Le Mat…
Just got my copy of Jodoworsky’s {i] La Voie du Tarot[/i]…and, knowing it won’t be a cover-to-cover read for me, but a look-up-a –particular topic book…since it is in French, I thought I’d give his section on Le Mat a quick translate for myself. So…here is a summary/paraphrase of some of what he says> I have also added a link that shows a piece on Le Mat that Rusty Neon has also translated.
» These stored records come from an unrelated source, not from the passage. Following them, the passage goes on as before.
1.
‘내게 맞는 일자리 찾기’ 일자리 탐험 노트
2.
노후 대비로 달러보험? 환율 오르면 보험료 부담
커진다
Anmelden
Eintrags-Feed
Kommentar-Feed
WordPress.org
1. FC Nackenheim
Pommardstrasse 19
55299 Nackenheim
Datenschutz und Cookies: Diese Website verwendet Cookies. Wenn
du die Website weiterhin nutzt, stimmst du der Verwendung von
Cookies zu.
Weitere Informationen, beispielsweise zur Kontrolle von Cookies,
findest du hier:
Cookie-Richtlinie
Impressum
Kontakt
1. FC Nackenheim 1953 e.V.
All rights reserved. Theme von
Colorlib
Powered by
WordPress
Jodo says the key phrase of Le Mat could be:
All the paths/roads are my road.
He summarizes Le Mat as being a card of energy and freedom. Who is before? Who comes after?…Where is he going? Or, is it possible that he is turning endlessly in circles around his own stick? Is he perhaps a religious pilgrim who returns to a holy place or, as many have seen him, a fool walking toward his own destruction?
If we wish to see him on the higher plane, is he a being detached from all care, complexity, judgment…living outside the boundaries, having renounced all demands:
a light, a god, a powerful force in the flow of energy, a force of immeasurable freedom.
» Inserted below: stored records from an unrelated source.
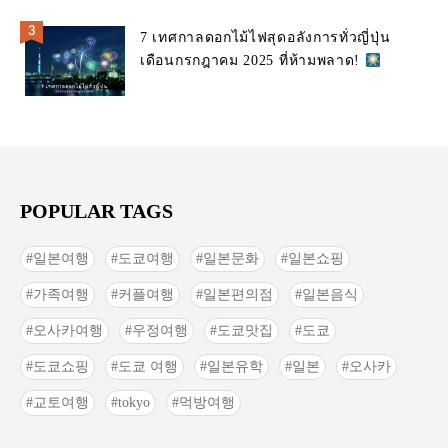
7 เทศกาลดอกไม้ไฟสุดอลังการทั่วญี่ปุ่น
เดือนกรกฎาคม 2025 ที่ห้ามพลาด!
POPULAR TAGS
일본여행
도쿄여행
일본문화
일본쇼핑
가족여행
커플여행
일본편의점
일본음식
오사카여행
우정여행
도쿄맛집
도쿄
도쿄쇼핑
도쿄 여행
일본유학
일본
오사카
교토여행
tokyo
먹방여행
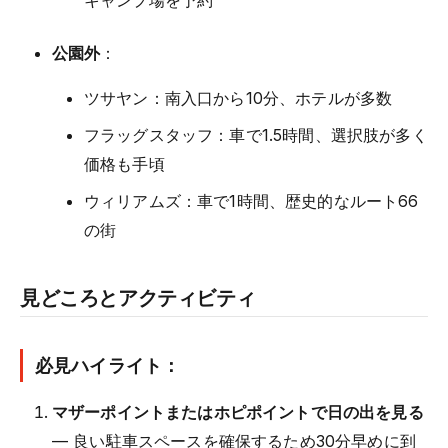
公園外
：
ツサヤン：南入口から10分、ホテルが多数
フラッグスタッフ：車で1.5時間、選択肢が多く
価格も手頃
ウィリアムズ：車で1時間、歴史的なルート66
の街
見どころとアクティビティ
必見ハイライト：
マザーポイントまたはホピポイントで日の出を見る
— 良い駐車スペースを確保するため30分早めに到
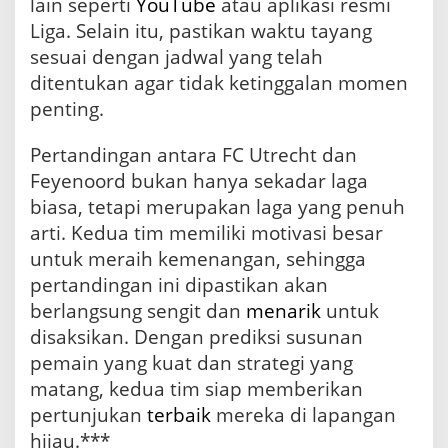
lain seperti
YouTube
atau aplikasi resmi
Liga. Selain itu, pastikan waktu tayang
sesuai dengan jadwal yang telah
ditentukan agar tidak ketinggalan momen
penting.
Pertandingan antara FC Utrecht dan
Feyenoord bukan hanya sekadar laga
biasa, tetapi merupakan laga yang penuh
arti. Kedua tim memiliki motivasi besar
untuk meraih kemenangan, sehingga
pertandingan ini dipastikan akan
berlangsung sengit dan
menarik
untuk
disaksikan. Dengan prediksi susunan
pemain yang kuat dan strategi yang
matang, kedua tim siap memberikan
pertunjukan
terbaik
mereka di lapangan
hijau.***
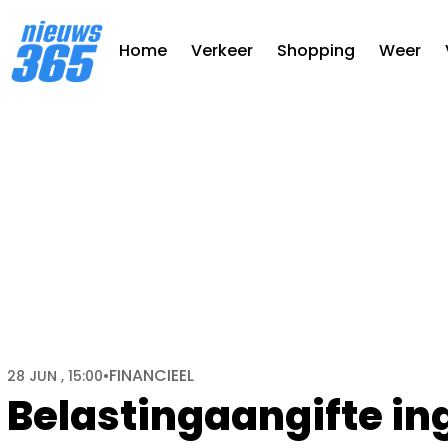
Home
Verkeer
Shopping
Weer
FINANCIEEL
28 JUN , 15:00
•
Belastingaangifte ing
Jodo has several more pages on Le Mat…he mentions the tiny bells on his tunic
One can image, perhaps that he plays the music of the planets, of cosmic harmony.
Rusty has translated the passage I just started about the bells, in a thread on the various little balls in the Camoin-Jodo deck. I’ll add the link here, rather than translate more…
http://www.tarotforum.net/showthread.php?s=&threadid=27244&highlight=Le+Mat
At the end of his passage on Le Mat, from a lecture, Jodo summarizes Le Mat as evoking an enormous force of energy.
Depending on the placement of the card, if he faces toward a card, it changes the creative energy of that card.
If Le Mat is separated from the card which precedes it, he is leaving a situation to bring his forces to a new project, a new work, a new relationship.
He represents, then, a liberation, a flight/escape
(material, emotional, intellectual, or sexual). This card poses the question of learning how the energy of the querent should be carried…to what or to whom the querent’s
energies should be directed.
If Le Mat is identified as a person, he sometimes represents
madness or inconsistency. Well-placed, a pilgrimage, a trip, a force which directs/moves.
The question is to know where Le Mat goes….As for himself, he has no preference.
There is a great deal more on the colors and clothing and details in the Camoin deck, as well….
Just felt like translating a piece and sharing it along with Rusty’s translation from anther thread that has the piece on Le Mat.
I think I am going to like more of what I learn from Jodo's book as I go along..but this is a piece...not entirely new idea, certainly, but very much more descriptive than I might have initially expected.